Zweite Münchner Fight Night am 14. Februar 2012

Das war die Idee

Viele Leute bekommen zum Valentinstag Blumen und Pralinen geschenkt. Andere wollen den sprichwörtlichen Blumentopf lieber selbst im sportlich-fairen Wettkampf gewinnen, und so rief die Münchner Ochs-Sektion am 14.2.2012 zur großen Begeisterung aller Münchner Ochsen zur zweiten Fight Night.

Das war neu

Das war gut

Die ganze Veranstaltung war sehr gelungen und für alle Beteiligten, also alle Sportler, Helfer und auch das Publikum, begeisternd und sehr spaßig! Oft gelobt wurden die allgemeine Fairness, die spannenden Kämpfe, das Organisationstalent und der Einsatz der „Offiziellen“. Und nicht zuletzt die neuen Regeln.

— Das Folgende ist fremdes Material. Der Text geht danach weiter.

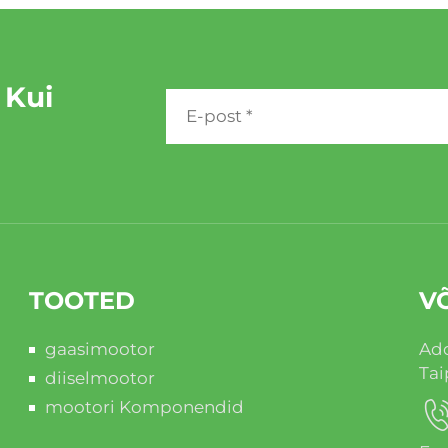
 Kui
TOOTED
V
gaasimootor
Add
Tai
diiselmootor
mootori Komponendid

Das wird bei der dritten Fight Night anders

Die vollständigen neuen Regeln

  1. Die Teilnehmer schreiben sich pro Disziplin in eine Liste ein. Jede(r) erhält ein Namenskärtchen, welches für Auslosungen und zum Vermerken der Punkte dient.
  2. In jeder Disziplin werden so viele Paarungen ausgelost, wie es Teilnehmende gibt, sodass jeweils mindestens zwei Kämpfe ausgefochten werden können.
  3. Jede Disziplin wird auf zwei Kampfplätzen komplett ausgefochten.
  4. Jeder Gang wird von einem Schiedsrichter und zwei Linienrichtern geleitet. Der Schiedsrichter überprüft vor dem Kampf die getragenen Schutzausrüstungen und die verwendeten Waffen, damit diese die Ochs-Anforderungen bezüglich der Sicherheit erfüllen, und erklärt nochmals die Regeln.
  5. Ein Gefecht endet sobald eine Seite fünf Treffer anbringen konnte. Die erzielten Treffer werden für beide als Punkte auf der jeweiligen Namenskarte notiert. Leichte Zecken oder Schnitte werden nicht als Treffer gewertet.
  6. Bei drei Doppeltreffern wird das Gefecht auf dem letzten Stand abgebrochen.
  7. Verlässt jemand während des Kampfes die Schranken, wird der Gegenseite ein Punkt zugesprochen.
  8. Bei mehrfach unsportlichem Verhalten wie etwa übertriebener Härte kann der Schiedsrichter die Partie auch abbrechen und mit 0:5, das heißt komplett für den/die Gefoulte(n), werten.
  9. Am Ende jeder Austragungsrunde werden alle Trefferpunkte addiert und diejenigen mit den meisten Treffern/Punkten kommen weiter. Die Anzahl der Gefechte der nächsten Runde hängt von der Gesamtzahl der Teilnehmenden in dieser Disziplin ab.
  10. Ausgeschiedene und an dieser Disziplin nicht Beteiligte halten sich für Linienrichteraufgaben bereit.
  11. Um das Verletzungsrisiko so gering wie möglich zu halten werden Ringen und beim Langen Schwert auch Schläge mit Knauf oder Kreuzstange vom Gefecht ausgenommen.
  12. Während der gesamten Veranstaltung darf der Kampfplatz vom Publikum und von Personen, die nicht direkt an den Kämpfen beteiligt sind, nicht betreten werden.

Das war das Echo

Das sagt einer der Organisatoren:

"Eine schöne Veranstaltung war's! Und mit dem neuen Regelsystem ist der Ablauf auch deutlich strukturierter gewesen."